There have also been examples of X-linked genes relocating to autosomes. In the present study, the researchers found the first such example for the RPS4 (ribosomal protein S4) gene. The wallaby acquired two autosomal copies of this gene, which is now missing from both the X and Y chromosomes. “The X chromosome has undergone fewer changes,” Hughes explained. However, she added, “this shows that the X is also vulnerable to gene loss following these [transposition events].”

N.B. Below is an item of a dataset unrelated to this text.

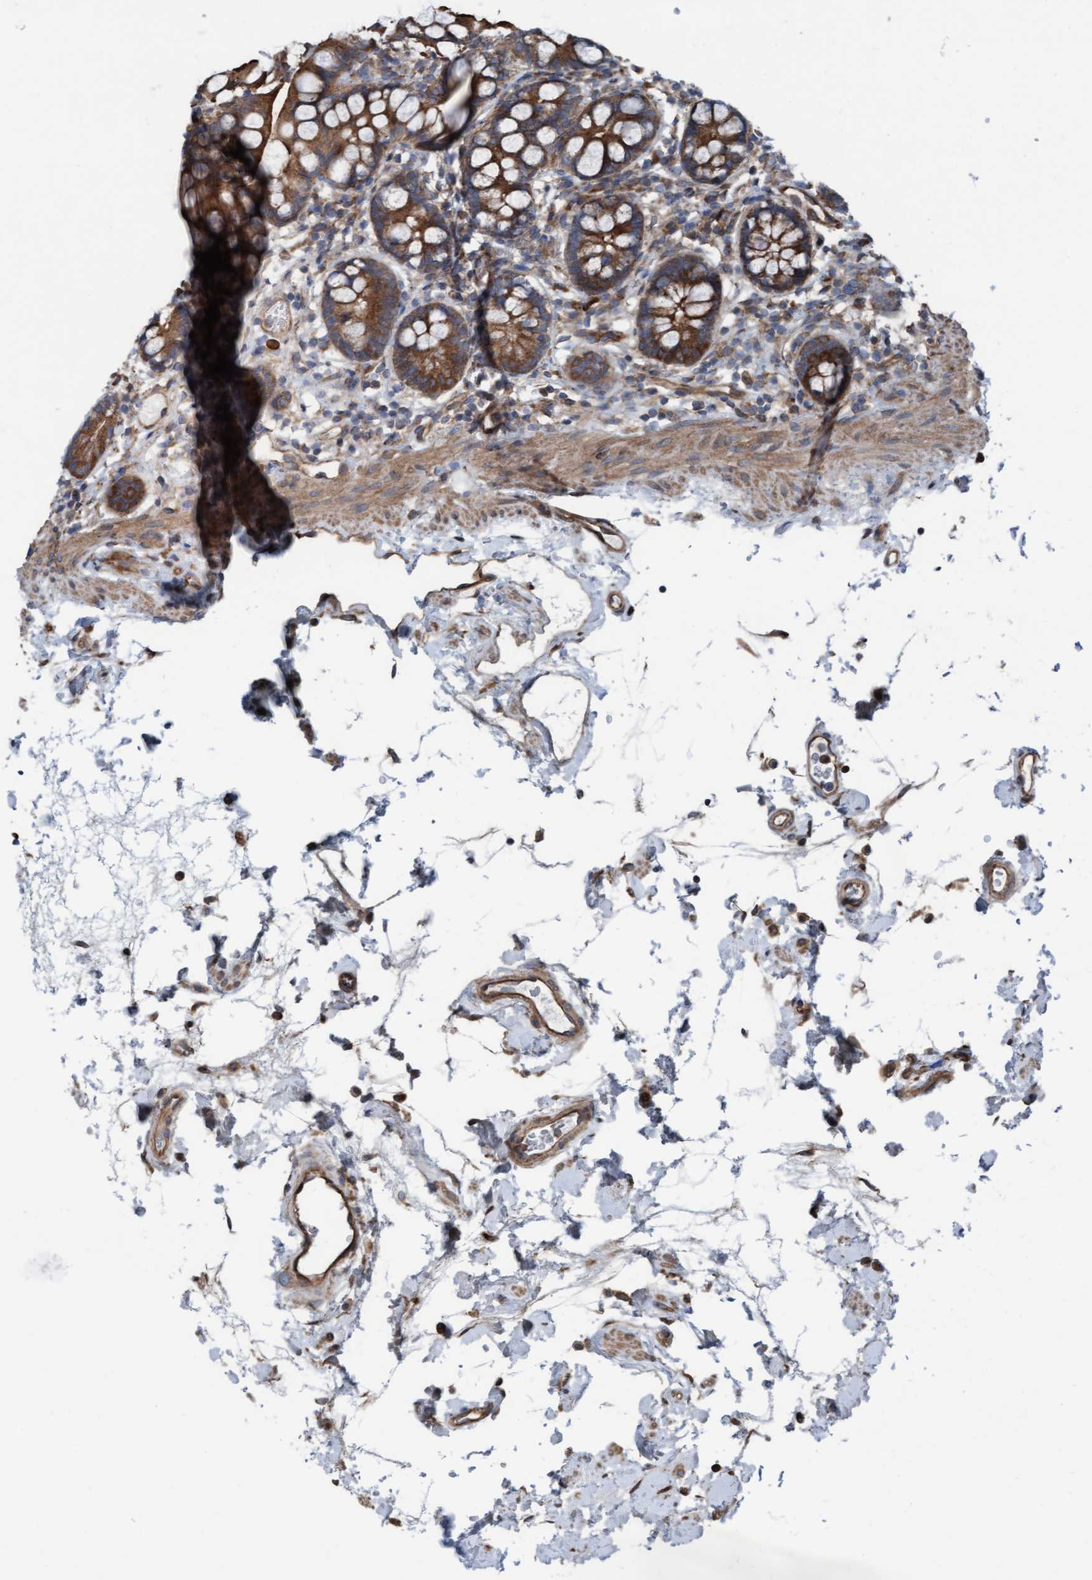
{"staining": {"intensity": "strong", "quantity": ">75%", "location": "cytoplasmic/membranous"}, "tissue": "small intestine", "cell_type": "Glandular cells", "image_type": "normal", "snomed": [{"axis": "morphology", "description": "Normal tissue, NOS"}, {"axis": "topography", "description": "Small intestine"}], "caption": "This histopathology image displays immunohistochemistry staining of unremarkable small intestine, with high strong cytoplasmic/membranous staining in approximately >75% of glandular cells.", "gene": "RAP1GAP2", "patient": {"sex": "female", "age": 84}}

Graves said she believes the Y chromosome continues to evolve by losing genes with important functions. But Hughes stressed that the Y chromosome is not going to disappear. “Although the phenomenon of genes leaving the Y and relocating elsewhere in the genome is relatively common, when you look across all mammals, it is still a rare event.”
J.F. Hughes et al., “Sex chromosome-to-autosome transposition events counter Y-chromosome gene loss in mammals,” Genome Biology, doi:10.1186/s13059-015-0667-4, 2015.